Although the next article will cover in more detail the definition of a qualified trade or business and type of business income that qualifies for the deduction, it should be noted that based on the statutory language, most retail, manufacturing, and real estate businesses, and many service businesses, should qualify. However, certain service businesses will not qualify for the deduction if the owner’s taxable income exceeds a certain amount.

As noted above, the qualified business income deduction is calculated separately for each qualified trade or business and then the combined amount is subject to the taxable income limitation. In determining the deduction for each separate business, the calculation begins with 20% of the net taxable business income of the business. This is the maximum deduction applicable to that business. There are special rules applicable to businesses with losses, which we will address later.

The next step is to determine the limitation based on the wages paid by the business and the depreciable property owned and used by the business. This limitation is only applicable if the owner’s taxable income for the year exceeds a certain “threshold amount” for the taxable year. The threshold amount for 2018 is $315,000 for taxpayers filing joint returns and $157,500 for all other taxpayers. These amounts will be adjusted for inflation. The limitation is “phased-in” after taxable income exceeds these amounts and is fully applicable when taxable income exceeds $415,000 and $207,500, respectively.

Generally, the deduction for each separate business is limited to the greater of two amounts.

The first amount is 50% of the “W-2 wages” of the business. W-2 wages include wages paid by the business that are subject to withholding plus certain deferred wages, such as Section 401(k) contributions. So, for example, if a business had $200,000 of wages paid including deferrals, this limitation amount would be $100,000.

■ **Exercises to complete**
A - List every dollar amount that appears in the excerpt on the qualified business income deduction, in the order given.
B - Answer these from the excerpt on the qualified business income deduction:
(i) What percentage of a business's net taxable business income does the calculation for each separate business begin with?
(ii) What is the 2018 threshold amount for taxpayers filing joint returns?
(iii) What example of deferred wages is included in W-2 wages?

■ **Entries shown**

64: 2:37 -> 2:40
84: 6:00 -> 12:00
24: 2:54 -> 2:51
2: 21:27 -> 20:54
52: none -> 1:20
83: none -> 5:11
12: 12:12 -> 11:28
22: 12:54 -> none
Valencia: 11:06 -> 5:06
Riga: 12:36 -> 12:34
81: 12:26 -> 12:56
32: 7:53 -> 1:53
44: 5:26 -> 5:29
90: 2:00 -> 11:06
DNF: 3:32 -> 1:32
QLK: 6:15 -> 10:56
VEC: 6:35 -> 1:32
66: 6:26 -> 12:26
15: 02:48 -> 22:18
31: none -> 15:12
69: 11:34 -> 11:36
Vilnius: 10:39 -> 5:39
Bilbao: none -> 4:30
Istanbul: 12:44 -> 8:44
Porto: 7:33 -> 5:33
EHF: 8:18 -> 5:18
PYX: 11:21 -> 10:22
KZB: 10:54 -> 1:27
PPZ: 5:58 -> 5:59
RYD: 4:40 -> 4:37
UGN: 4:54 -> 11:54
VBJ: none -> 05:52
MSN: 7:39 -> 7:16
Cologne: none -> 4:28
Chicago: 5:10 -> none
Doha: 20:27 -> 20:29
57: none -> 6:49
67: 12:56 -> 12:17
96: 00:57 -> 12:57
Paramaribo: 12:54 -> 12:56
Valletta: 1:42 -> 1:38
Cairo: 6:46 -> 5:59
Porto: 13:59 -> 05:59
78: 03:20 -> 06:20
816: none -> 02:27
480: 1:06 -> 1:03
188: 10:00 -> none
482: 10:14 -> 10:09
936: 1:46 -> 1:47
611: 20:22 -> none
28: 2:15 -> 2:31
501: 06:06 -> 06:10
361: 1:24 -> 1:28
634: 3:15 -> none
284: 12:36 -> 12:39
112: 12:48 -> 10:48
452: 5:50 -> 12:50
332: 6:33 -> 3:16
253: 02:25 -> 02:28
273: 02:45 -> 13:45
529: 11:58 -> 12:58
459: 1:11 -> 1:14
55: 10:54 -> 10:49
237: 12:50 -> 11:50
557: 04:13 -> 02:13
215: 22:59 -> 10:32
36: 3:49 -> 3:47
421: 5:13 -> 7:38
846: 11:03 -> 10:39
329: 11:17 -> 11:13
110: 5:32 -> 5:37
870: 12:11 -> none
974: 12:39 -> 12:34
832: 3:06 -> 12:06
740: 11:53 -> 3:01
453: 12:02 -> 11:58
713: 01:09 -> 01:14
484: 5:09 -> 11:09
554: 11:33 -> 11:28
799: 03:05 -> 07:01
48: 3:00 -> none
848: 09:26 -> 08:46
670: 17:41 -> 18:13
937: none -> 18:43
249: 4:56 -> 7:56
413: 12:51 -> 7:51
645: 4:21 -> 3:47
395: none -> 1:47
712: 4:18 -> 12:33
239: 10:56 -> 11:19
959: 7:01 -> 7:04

■ **Worked answers**
A -
$315,000
$157,500
$415,000
$207,500
$200,000
$100,000

B -
(i) 20%
(ii) $315,000
(iii) Section 401(k) contributions